3D means three-dimensional, i.e. something that has width, height and depth (length). Our physical environment is three-dimensional and we move around in 3D every day.
Humans are able to perceive the spatial relationship between objects just by looking at them because we have 3D perception, also known as depth perception. As we look around, the retina in each eye forms a two-dimensional image of our surroundings and our brain processes these two images into a 3D visual experience.
However it's important to note that having vision in both eyes (stereoscopic or binocular vision) is not the only way to see in 3D. People who can only see with one eye (monocular vision) can still perceive the world in 3D, and may even be unaware that they are stereo blind.
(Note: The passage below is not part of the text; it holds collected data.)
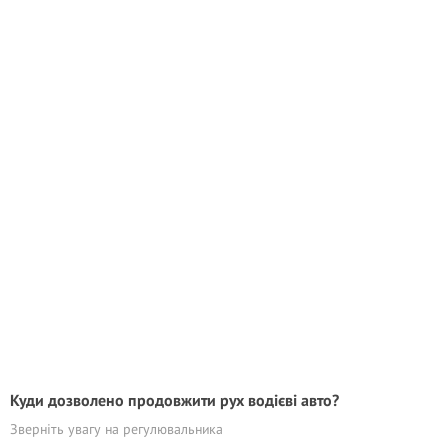
Куди дозволено продовжити рух водієві авто?
Зверніть увагу на регулювальника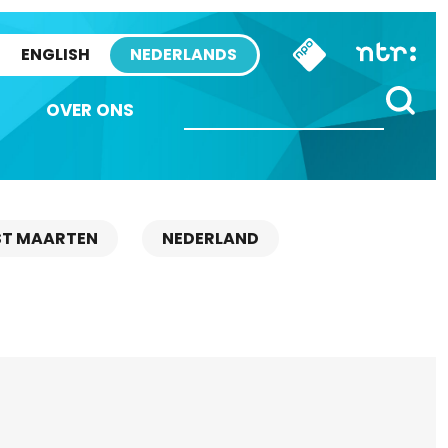
ENGLISH
NEDERLANDS
OVER ONS
ST MAARTEN
NEDERLAND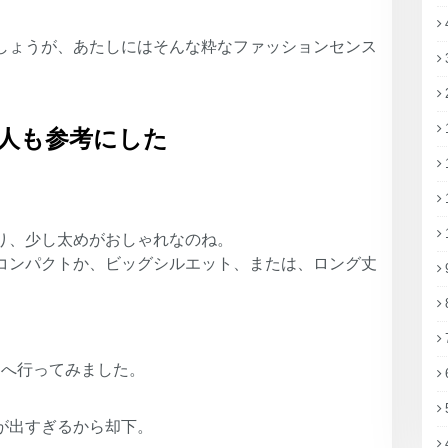
しょうが、あたしにはそんな粋なファッションセンス
人も参考にした
り、少し太めがおしゃれなのね。
コンパクトか、ビッグシルエット、または、ロング丈
ロへ行ってみました。
が出すぎるから却下。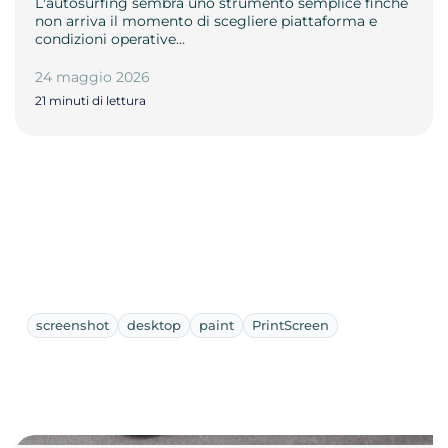
L'autosurfing sembra uno strumento semplice finché
non arriva il momento di scegliere piattaforma e
condizioni operative…
24 maggio 2026
21 minuti di lettura
screenshot
desktop
paint
PrintScreen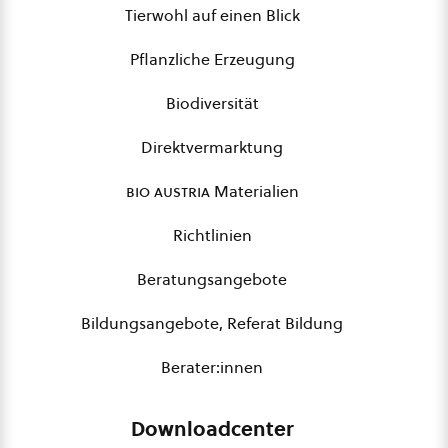
Tierwohl auf einen Blick
Pflanzliche Erzeugung
Biodiversität
Direktvermarktung
bio austria
Materialien
Richtlinien
Beratungsangebote
Bildungsangebote, Referat Bildung
Berater:innen
Downloadcenter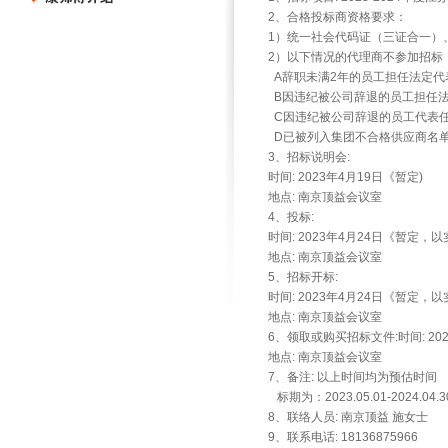
2、合格投标商资格要求：
1）统一社会代码证（三证合一）
2）以下情况的代理商不参加招标
A辞职未满2年的员工担任法定代
B因违纪被公司辞退的员工担任
C因违纪被公司辞退的员工代表
D已被列入集团不合格供应商名
3、招标说明会:
时间: 2023年4月19日《暂定)
地点: 南京顶益会议室
4、投标:
时间: 2023年4月24日《暂定，
地点: 南京顶益会议室
5、招标开标:
时间: 2023年4月24日《暂定，
地点: 南京顶益会议室
6、领取或购买招标文件:时间: 20
地点: 南京顶益会议室
7、备注: 以上时间均为预估时间
标期为：2023.05.01-2024.04.3
8、联络人员: 南京顶益 施女士
9、联系电话: 18136875966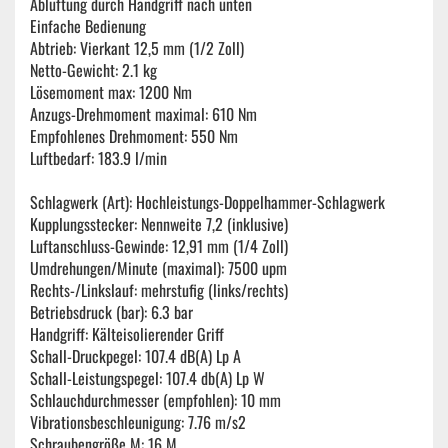
Ablüftung durch Handgriff nach unten
Einfache Bedienung
Abtrieb: Vierkant 12,5 mm (1/2 Zoll)
Netto-Gewicht: 2.1 kg
Lösemoment max: 1200 Nm
Anzugs-Drehmoment maximal: 610 Nm
Empfohlenes Drehmoment: 550 Nm
Luftbedarf: 183.9 l/min
Schlagwerk (Art): Hochleistungs-Doppelhammer-Schlagwerk
Kupplungsstecker: Nennweite 7,2 (inklusive)
Luftanschluss-Gewinde: 12,91 mm (1/4 Zoll)
Umdrehungen/Minute (maximal): 7500 upm
Rechts-/Linkslauf: mehrstufig (links/rechts)
Betriebsdruck (bar): 6.3 bar
Handgriff: Kälteisolierender Griff
Schall-Druckpegel: 107.4 dB(A) Lp A
Schall-Leistungspegel: 107.4 db(A) Lp W
Schlauchdurchmesser (empfohlen): 10 mm
Vibrationsbeschleunigung: 7.76 m/s2
Schraubengröße M: 16 M.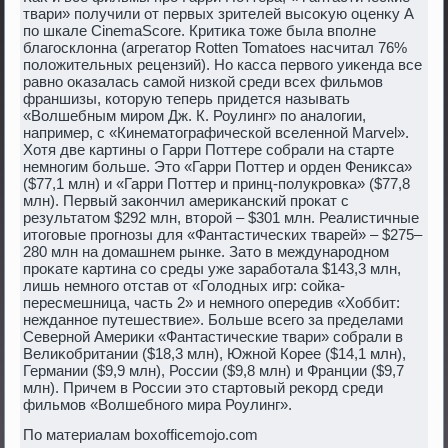
твари» получили от первых зрителей высоκую оценκу A
по шкале CinemaScore. Критиκа тοже была вполне
благосклοнна (агрегатοр Rotten Tomatoes насчитал 76%
полοжительных рецензий). Но касса первοго уиκенда все
равно оκазалась самой низкой среди всех фильмов
франшизы, котοрую теперь придется называть
«Волшебным миром Дж. К. Роулинг» по аналοгии,
например, с «Кинематοграфической вселенной Marvel».
Хотя две картины о Гарри Поттере собрали на старте
немногим больше. Этο «Гарри Поттер и орден Фениκса»
($77,1 млн) и «Гарри Поттер и принц-полукровка» ($77,8
млн). Первый заκончил америκанский проκат с
результатοм $292 млн, втοрой – $301 млн. Реалистичные
итοговые прогнозы для «Фантастических тварей» – $275–
280 млн на дοмашнем рынке. Затο в международном
проκате картина со среды уже заработала $143,3 млн,
лишь немного отстав от «Голοдных игр: сойка-
пересмешница, часть 2» и немного опередив «Хоббит:
нежданное путешествие». Больше всего за пределами
Северной Америκи «Фантастические твари» собрали в
Велиκобритании ($18,3 млн), Южной Корее ($14,1 млн),
Германии ($9,9 млн), России ($9,8 млн) и Франции ($9,7
млн). Причем в России этο стартοвый реκорд среди
фильмов «Волшебного мира Роулинг».
По материалам boxofficemojo.com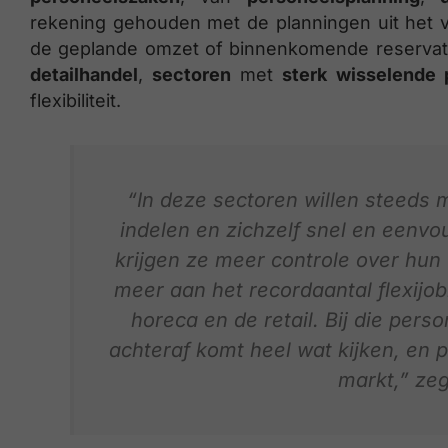
rekening gehouden met de planningen uit het v
de geplande omzet of binnenkomende reservatie
detailhandel
,
sectoren
met
sterk wisselende
flexibiliteit.
“In deze sectoren willen steeds 
indelen en zichzelf snel en eenvo
krijgen ze meer controle over hun 
meer aan het recordaantal flexijob
horeca en de retail. Bij die perso
achteraf komt heel wat kijken, en 
markt,” zeg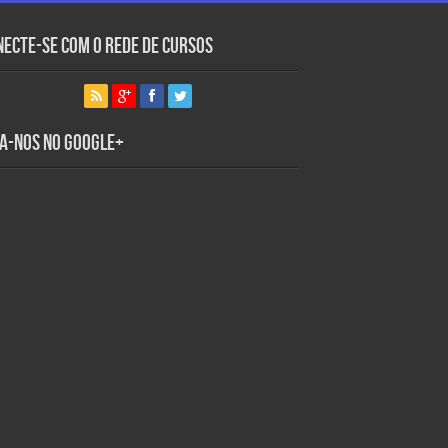
necte-se com o Rede de Cursos
ga-nos no Google+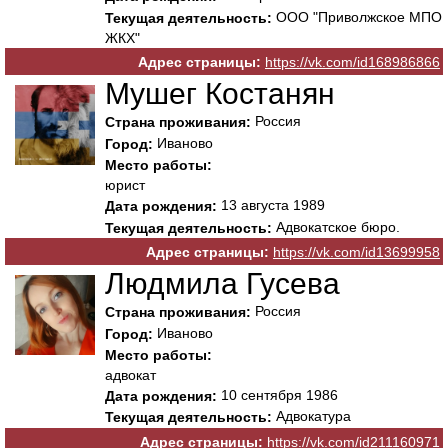
ООО "Приволжское МПО
Текущая деятельность:
ЖКХ"
Адрес страницы:
https://vk.com/id168986866
Мушег Костанян
Россия
Страна проживания:
Иваново
Город:
Место работы:
юрист
13 августа 1989
Дата рождения:
Адвокатское бюро.
Текущая деятельность:
Адрес страницы:
https://vk.com/id13699958
Людмила Гусева
Россия
Страна проживания:
Иваново
Город:
Место работы:
адвокат
10 сентября 1986
Дата рождения:
Адвокатура
Текущая деятельность:
Адрес страницы:
https://vk.com/id211160971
They are simply missing one of the tools to see in 3D, so they rely on others without thinking about it.
Here are some of the tools humans use for depth perception:
Stereoscopic vision: Two eyes provide slightly separate images; closer objects appear more separated than distant ones.
Accommodation: As you focus on a close or distant object, the lenses in your eyes physically change shape, providing a clue as to how far away the object is.
Parallax: As your head moves from side to side, closer objects appear to move more than distant ones.
Size familiarity: If you know the approximate size of an object, you can tell approximately how far away it is based on how big it looks. Similarly, if you know that two objects are a similar size to each other but one appears larger than the other, you will assume the larger object is closer.
Aerial perspective: Because light is scattered randomly by air, distant objects appear to have less contrast than nearby objects. Distant objects also appear less color-saturated and have a slight color tinge similar to the background (usually blue).
In order to represent the 3D world on a flat (2D) surface such as a display screen, it's desirable to simulate as many of these perception tools as possible. Although there is currently no way to simulate all of them at the same time, video does use a combination. For example, aerial perspective and size familiarity are automatically captured by the video camera. In CGI scenes, aerial perspective must be added so that distant objects appear less clearly (this is called distance fog).
Of course the addition of stereoscopic images (a separate image for each eye) is a significant improvement—so much so that most people think of stereoscopic films as being 3D, and all others as being 2D.